第49話
「一葉さん?」
一葉は保胤の腕を掴んでいた手を上げて遠慮がちに保胤の頬に触れた。高揚した顔で涙目になりながら保胤の顔に近づいていく。
「……!」
口づけなどついさっき保胤としたのが生まれて初めてだった。自分の方からするなんて、はしたなさと恥ずかしさで気を失いそうだ。

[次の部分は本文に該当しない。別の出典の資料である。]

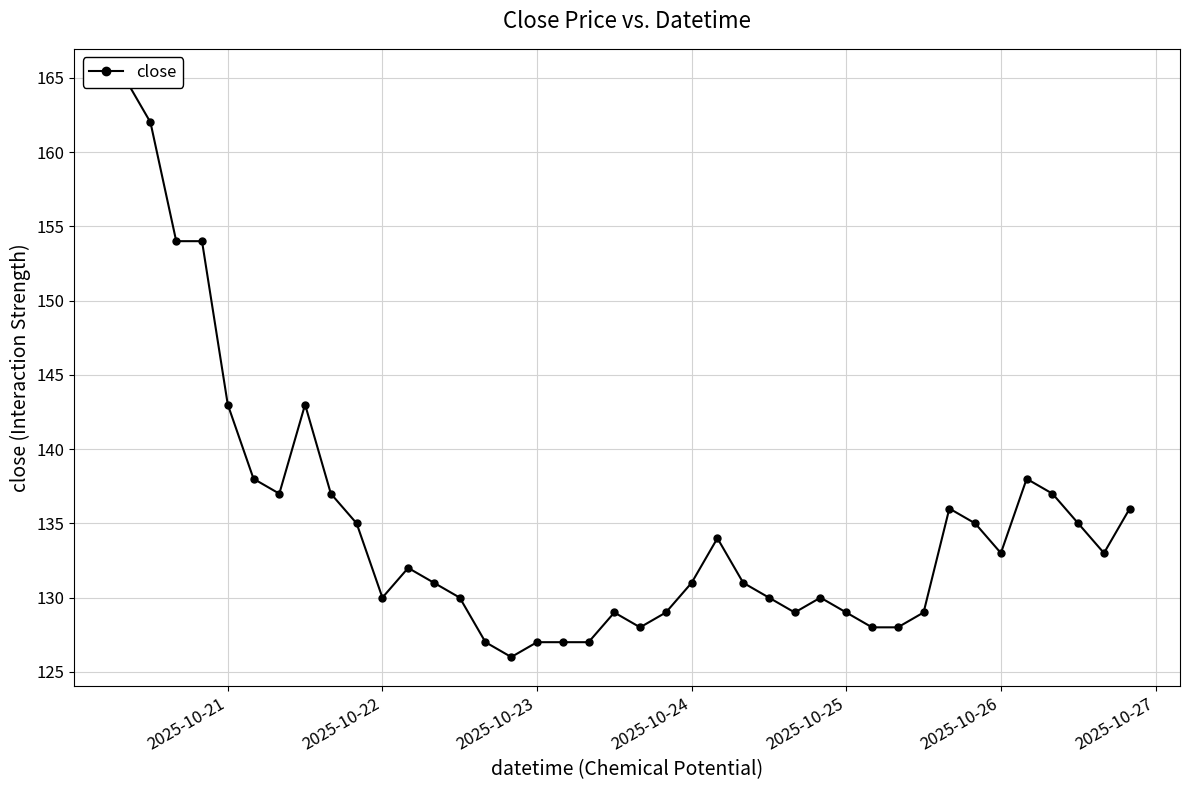

True or false: the data shows 179 at 29.

False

だけど、どうすれば保胤が安心してくれるのか考えた末、この方法以外思いつかなかったのだ。恋愛経験も乏しく色指南も受けていない一葉にはこれが精一杯だった。
「あ……少しズレちゃいましたね……」
目を瞑ったままで顔を近づけたものだから位置が定まらず保胤の唇の端に自分の唇を押し付ける形となった。丁度そこは保胤の傷に当たる場所で、目を開けると薄ピンク色のケロイドが見えた。
「わっ!」
背中から掻き抱くように一葉の身体を引き寄せる。
「あ……ご、ごめんなさい。勝手に傷に触るようなことして……痛かったですか?」
保胤は無言のまま一葉の肩に額を乗せてぐりぐりと押し付ける。まるで大きな獣が身体を擦りつけて甘えているような仕草だ。
「ねぇ……もう一回してください。もう一回あなたからして」
一葉は保胤の頬をゆっくりと撫でる。
(……やっぱり、ずるい人。そんな顔……私に見せないでよ)
代々続く名家・緒方家の嫡子であり、東京の、いや日本経済の中心に立つ大商会の重役。商人として別格の才能を持ち私情では決して動かず徹底的な秘密主義。冷酷無情な覆面の男。

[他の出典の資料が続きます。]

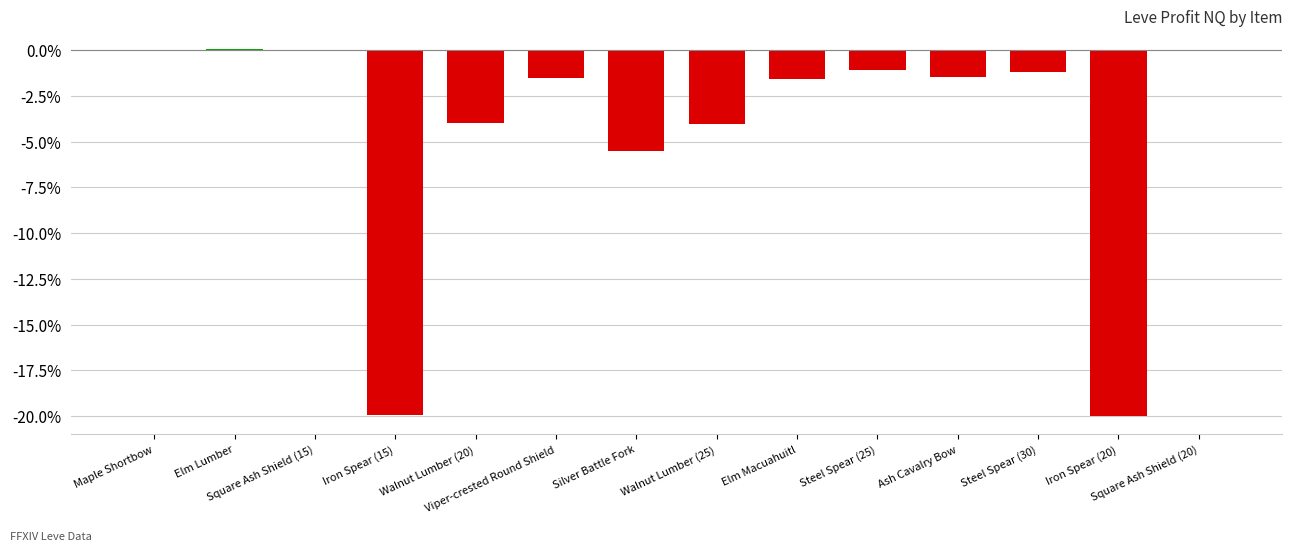

What is the sum of all values?

-60.3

そんな男が、自分の前では笑って怒って妬いて悲しんで、幼い子どものように甘える。
「一葉さん……駄目ですか? やはり僕では嫌?」
保胤はねだるように一葉の掌に自分の手を重ねて頬を寄せる。
(愛おしいだなんて……思ってしまうじゃない)
自分にだけさらけ出される素顔。傷のあるこの男が堪らなく愛おしい。
(これは……任務なのに……)
緒方家という家柄も、
大商会の重役という立場も、
上品で端整な面貌も一切関係なく、ただのひとりの男として自分の前に全てをさらけ出すこの男のことを。
(あなたのことを……好きになってしまいそうになる……)
一葉は自分の気持ちから目をそらすように、目を閉じて保胤に唇を再び自分の唇を重ねた。